____ Kaynak metin
IMO’nun 175 üye ulusu, yıllarca süren ertelemelerin ardından sonunda 2018 yılında deniz taşımacılığı konusunda bir iklim anlaşması konusunda mutabık kalmıştı.

Başlangıç stratejisi” adı verilen söz konusu bu anlaşmanın sınırları oldukça belirgindi. Bu stratejide uluslararası deniz taşımacılığından kaynaklı salımların “olabildiğince kısa sürede” tepe noktasına ulaştırılması ve 2050 yılına kadar “en azından” 2008 yılına nazaran %50 oranında azaltılmasına yönelik bir hedef belirlenmişti.

Ancak her ne kadar “Paris Anlaşması kapsamında belirlenen sıcaklık hedefleriyle örtüşen bir karbondioksit (CO2) salımı azaltma yoluna” vurgu yapılsa da, söz konusu bu yöndeki hedefi Paris Anlaşması‘nın ısınmanın 2°C’nin “epey altında” sınırlandırılmasına ve 1.5°C’nin altına düşülmesine dönük koyduğu hedefleriyle bağdaşmıyor.
________
- Yapılacaklar -
(a) Deniz taşımacılığı salımlarıyla ilgili metne göre aşağıdaki ifadeler doğru mu? Her biri için evet ya da hayır deyin ve karara esas olan sözleri metinden aynen alıntılayın.
(i) IMO üyesi uluslar deniz taşımacılığına ilişkin iklim anlaşmasında 2018 yılında uzlaştı.
(ii) Başlangıç stratejisi, 2050'ye kadar salımların 2008'e göre %50 oranında azaltılmasını hedefliyordu.
(iii) Stratejinin bu yöndeki hedefi, Paris Anlaşması'nın sıcaklık hedefleriyle uyumludur.
(b) Deniz taşımacılığı salımlarıyla ilgili metni, son cümlesinden sonra gelecek bölümle sürdürün.
____ Veri kümesi
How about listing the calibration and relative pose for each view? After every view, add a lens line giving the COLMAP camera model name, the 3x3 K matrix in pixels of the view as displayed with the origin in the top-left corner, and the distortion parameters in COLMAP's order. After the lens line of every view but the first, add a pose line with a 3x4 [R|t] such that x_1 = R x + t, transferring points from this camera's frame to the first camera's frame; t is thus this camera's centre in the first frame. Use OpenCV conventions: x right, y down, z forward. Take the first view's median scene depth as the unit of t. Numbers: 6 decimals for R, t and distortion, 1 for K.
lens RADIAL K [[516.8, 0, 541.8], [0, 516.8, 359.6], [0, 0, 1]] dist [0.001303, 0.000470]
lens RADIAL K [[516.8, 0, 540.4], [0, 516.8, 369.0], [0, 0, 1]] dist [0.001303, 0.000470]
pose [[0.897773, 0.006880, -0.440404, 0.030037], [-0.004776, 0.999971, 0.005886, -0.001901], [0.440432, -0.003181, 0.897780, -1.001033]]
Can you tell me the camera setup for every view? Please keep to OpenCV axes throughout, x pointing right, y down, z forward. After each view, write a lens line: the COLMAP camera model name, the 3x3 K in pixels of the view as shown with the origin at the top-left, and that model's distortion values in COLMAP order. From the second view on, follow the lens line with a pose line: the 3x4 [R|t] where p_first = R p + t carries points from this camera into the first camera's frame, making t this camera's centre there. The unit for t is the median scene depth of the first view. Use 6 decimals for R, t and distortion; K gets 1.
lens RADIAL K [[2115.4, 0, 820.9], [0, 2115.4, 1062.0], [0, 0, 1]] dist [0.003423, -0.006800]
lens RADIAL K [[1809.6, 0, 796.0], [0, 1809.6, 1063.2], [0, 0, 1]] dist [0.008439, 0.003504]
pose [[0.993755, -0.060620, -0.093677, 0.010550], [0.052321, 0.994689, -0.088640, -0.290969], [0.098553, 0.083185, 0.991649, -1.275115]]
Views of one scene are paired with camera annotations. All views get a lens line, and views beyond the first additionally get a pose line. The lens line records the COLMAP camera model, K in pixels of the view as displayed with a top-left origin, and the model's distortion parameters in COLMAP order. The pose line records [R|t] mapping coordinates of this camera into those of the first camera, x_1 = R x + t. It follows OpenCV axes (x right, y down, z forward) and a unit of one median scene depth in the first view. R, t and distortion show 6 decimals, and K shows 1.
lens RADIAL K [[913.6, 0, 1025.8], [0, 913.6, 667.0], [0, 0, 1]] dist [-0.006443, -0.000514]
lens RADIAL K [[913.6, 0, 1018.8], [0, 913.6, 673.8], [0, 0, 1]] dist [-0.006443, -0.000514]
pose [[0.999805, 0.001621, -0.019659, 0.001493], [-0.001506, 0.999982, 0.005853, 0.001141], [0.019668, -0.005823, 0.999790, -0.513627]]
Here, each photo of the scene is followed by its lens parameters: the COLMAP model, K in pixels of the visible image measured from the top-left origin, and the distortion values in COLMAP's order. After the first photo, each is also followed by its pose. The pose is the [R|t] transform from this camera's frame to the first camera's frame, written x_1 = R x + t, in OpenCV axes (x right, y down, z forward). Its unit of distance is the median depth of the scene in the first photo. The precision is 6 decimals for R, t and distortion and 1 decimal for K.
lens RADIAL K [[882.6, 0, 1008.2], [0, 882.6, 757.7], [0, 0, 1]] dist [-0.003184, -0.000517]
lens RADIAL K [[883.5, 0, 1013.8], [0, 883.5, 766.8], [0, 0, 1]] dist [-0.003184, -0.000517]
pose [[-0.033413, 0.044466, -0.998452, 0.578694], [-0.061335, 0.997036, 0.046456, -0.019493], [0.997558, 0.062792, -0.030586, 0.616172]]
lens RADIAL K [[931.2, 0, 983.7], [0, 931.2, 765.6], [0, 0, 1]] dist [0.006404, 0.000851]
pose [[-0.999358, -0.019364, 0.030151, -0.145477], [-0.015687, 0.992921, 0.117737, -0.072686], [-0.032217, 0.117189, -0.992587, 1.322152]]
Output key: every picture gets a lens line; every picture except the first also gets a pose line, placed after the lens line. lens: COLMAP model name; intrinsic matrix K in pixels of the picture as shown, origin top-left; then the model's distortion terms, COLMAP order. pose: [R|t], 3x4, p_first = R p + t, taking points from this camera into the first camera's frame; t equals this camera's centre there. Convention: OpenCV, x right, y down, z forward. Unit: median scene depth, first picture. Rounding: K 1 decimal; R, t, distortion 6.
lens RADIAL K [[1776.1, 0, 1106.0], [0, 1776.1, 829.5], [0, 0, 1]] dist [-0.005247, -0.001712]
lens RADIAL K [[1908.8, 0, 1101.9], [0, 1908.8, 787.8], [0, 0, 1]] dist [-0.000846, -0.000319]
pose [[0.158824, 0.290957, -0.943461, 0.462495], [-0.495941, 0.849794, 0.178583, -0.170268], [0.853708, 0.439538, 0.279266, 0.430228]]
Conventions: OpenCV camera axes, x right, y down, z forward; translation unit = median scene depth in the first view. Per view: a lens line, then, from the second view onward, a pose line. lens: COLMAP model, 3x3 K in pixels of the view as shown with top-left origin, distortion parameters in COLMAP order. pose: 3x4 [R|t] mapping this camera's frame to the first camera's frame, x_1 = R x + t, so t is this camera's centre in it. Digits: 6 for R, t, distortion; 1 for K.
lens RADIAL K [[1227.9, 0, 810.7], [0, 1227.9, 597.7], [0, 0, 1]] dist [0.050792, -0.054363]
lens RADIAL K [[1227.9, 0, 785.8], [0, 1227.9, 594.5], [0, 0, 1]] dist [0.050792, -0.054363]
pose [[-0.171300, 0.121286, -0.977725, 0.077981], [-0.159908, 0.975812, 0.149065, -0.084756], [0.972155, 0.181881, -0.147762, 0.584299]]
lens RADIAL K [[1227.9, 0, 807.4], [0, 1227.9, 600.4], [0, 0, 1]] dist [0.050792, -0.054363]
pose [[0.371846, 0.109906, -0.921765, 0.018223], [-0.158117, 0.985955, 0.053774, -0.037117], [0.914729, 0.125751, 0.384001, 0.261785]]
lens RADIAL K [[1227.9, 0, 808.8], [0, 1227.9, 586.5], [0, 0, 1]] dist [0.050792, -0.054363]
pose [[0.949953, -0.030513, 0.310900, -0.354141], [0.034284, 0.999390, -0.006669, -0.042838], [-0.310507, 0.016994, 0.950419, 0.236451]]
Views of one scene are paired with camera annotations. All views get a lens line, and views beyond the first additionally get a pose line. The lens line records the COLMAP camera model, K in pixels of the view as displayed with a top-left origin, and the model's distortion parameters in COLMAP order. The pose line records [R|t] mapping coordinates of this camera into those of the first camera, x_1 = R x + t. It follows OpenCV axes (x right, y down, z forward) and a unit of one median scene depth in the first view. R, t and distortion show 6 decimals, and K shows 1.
________
- Sırasıyla yanıtlar -
(a)
(i) Evet: "sonunda 2018 yılında deniz taşımacılığı konusunda bir iklim anlaşması konusunda mutabık kalmıştı"
(ii) Evet: "2008 yılına nazaran %50 oranında azaltılmasına yönelik bir hedef belirlenmişti"
(iii) Hayır: "1.5°C’nin altına düşülmesine dönük koyduğu hedefleriyle bağdaşmıyor"

(b)
Yine de bu stratejide yer alan bir ifade ile bunun daha uzun bir yolculuk üzerinde atılacak yalnızca “ilk dönüm noktasını” temsil ettiği vurgulanarak konuya ilişkin istekliliğin artırılması seçeneğinin gündemdeki yerini koruduğu belirtildi. Uluslar 2023 yılında “gemilerden kaynaklanan sera gazı salımlarının azaltılmasına yönelik güncellenmiş bir Uluslararası Denizcilik Örgütü (IMO) stratejisini” hayata geçirmeyi kararlaştırdı. .

Söz konusu anlaşma, Deniz Çevresini Koruma Komitesi‘nin (MEPC80) 3-7 Temmuz tarihleri arasında Londra‘da Thames nehri kıyısındaki Uluslararası Denizcilik Örgütü (IMO) merkezinde gerçekleştirilen 80. oturumunda masaya yatırılacaktı.

MEPC80‘den öncesinde gemilerden kaynaklanan sera gazı salımlarının azaltılmasına yönelik Oturumlararası Çalışma Grubu’nun 15. Toplantısı (ISWG GHG 15) düzenlenmiş ve bu kapsamda önümüzdeki haftalarda bir antlaşmaya zemin hazırlanmaya gayret edilmişti. Bu toplantının bitiminde tarafların bir nihai karara varmaktan epey uzaklaştıkları görülmüştü.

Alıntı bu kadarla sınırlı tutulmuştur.